The Berlin Wall stood between East Germany and West Germany during the Cold War. The collection’s surfaces were rarely touched or seen during the war, the college said. The wall segments were donated by philanthropist Jack Jawitz.

The pieces are 3 feet by 9 feet and comprise the largest collection outside of Germany, spokesperson Jamie Miller said in a text message. The largest public collection in the United States is eight pieces, he said, and the college’s collection is “significantly more.”

Every attendee at Tuesday’s news conference would receive a piece of the wall and a certificate of authenticity, Miller said.

The announcement came shortly beforePeter Robinson, the author of Ronald Reagan’s famous 1987 speech that called on former Soviet Union president Mikhail Gorbachev to “tear down this wall,” was scheduled to speak on campus Tuesday evening. Robinson is also a fellow at Stanford University’s conservative policy research center, the Hoover Institution.

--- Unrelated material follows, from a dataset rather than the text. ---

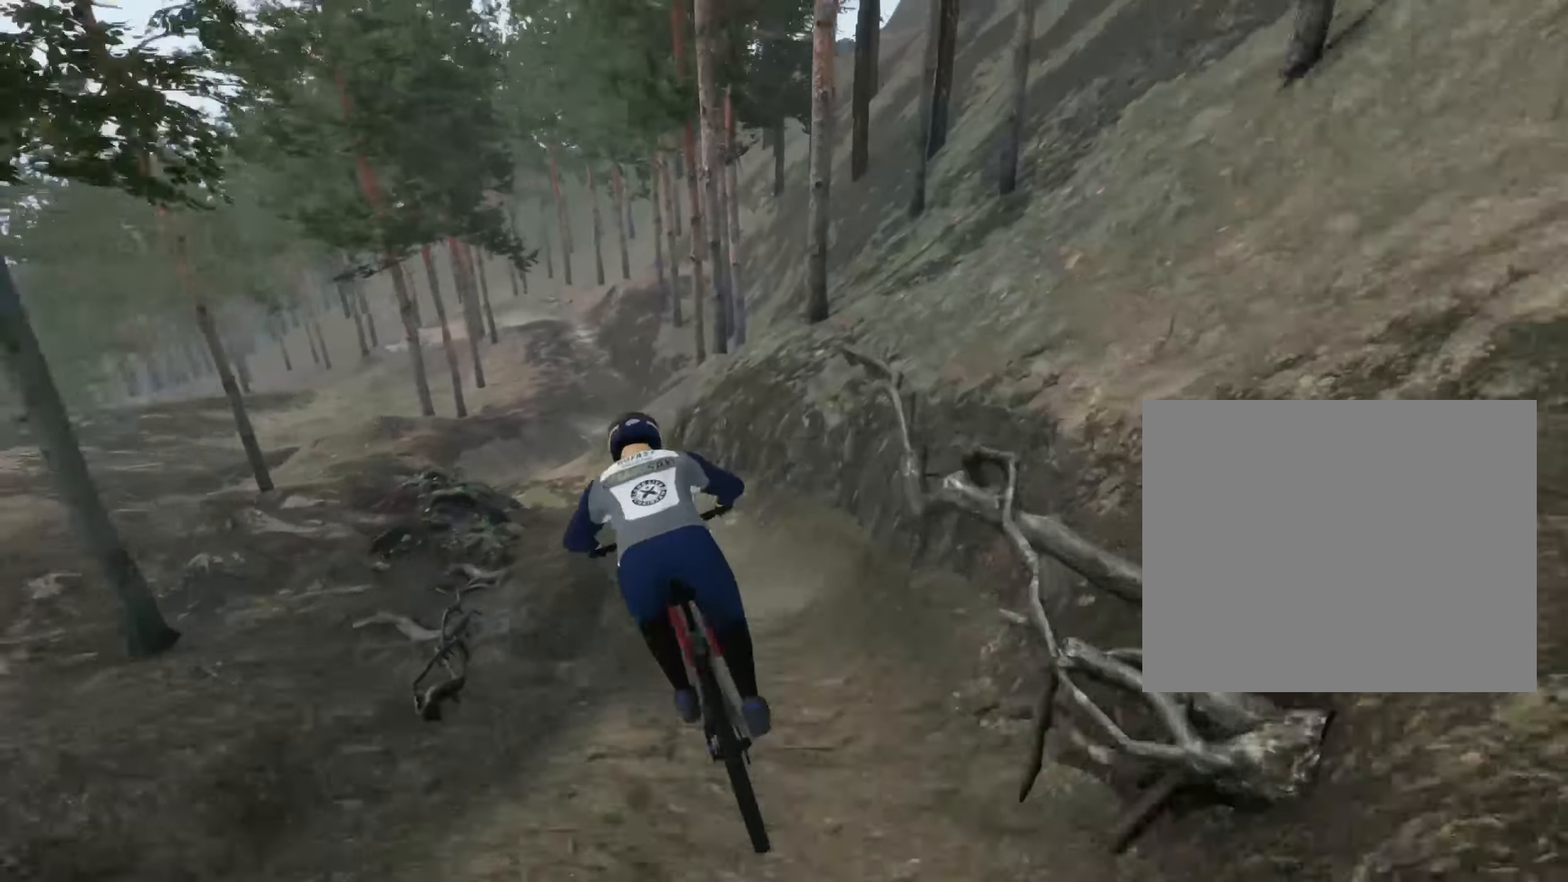
{"dt_ms": 500, "buttons": ["A"], "left_stick": "down", "right_stick": "center", "events": [[167, "left_stick", "center"], [400, "left_stick", "down"], [433, "A", "down"]]}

New College plans to commemorate the donation through programming, public lectures and “campus dialogue centered on freedom, the lessons of history and the enduring responsibility to promote and defend free societies,” according to a news release. The college will mark the 39th anniversary of that speech in June, and celebrate the 40th anniversary of the Berlin Wall’s fall in 2029.

Richard Corcoran, New College’s president, said in a statement that the wall’s segments are witnesses to the “horrors of communism.”

“May the Wall remind us what happens when speech is silenced, dissent is punished, and ideology is enforced by force,” he said. “New College is honored to steward this history and to ensure it serves as a permanent educational reminder of the triumph of freedom over oppression.”

In November, the Florida Board of Education adopted new standards teaching the “evils of communism” which drew criticism from parents and historians.

New College historian Mitchel Ruzek said in a statement that studying the Cold War examines how close the world came to destruction.

“Having these original segments of the Berlin Wall on campus transforms history from abstraction into experience,” he said. “Students will be able to engage directly with the physical reality of ideological division and apply those lessons to today’s global challenges.”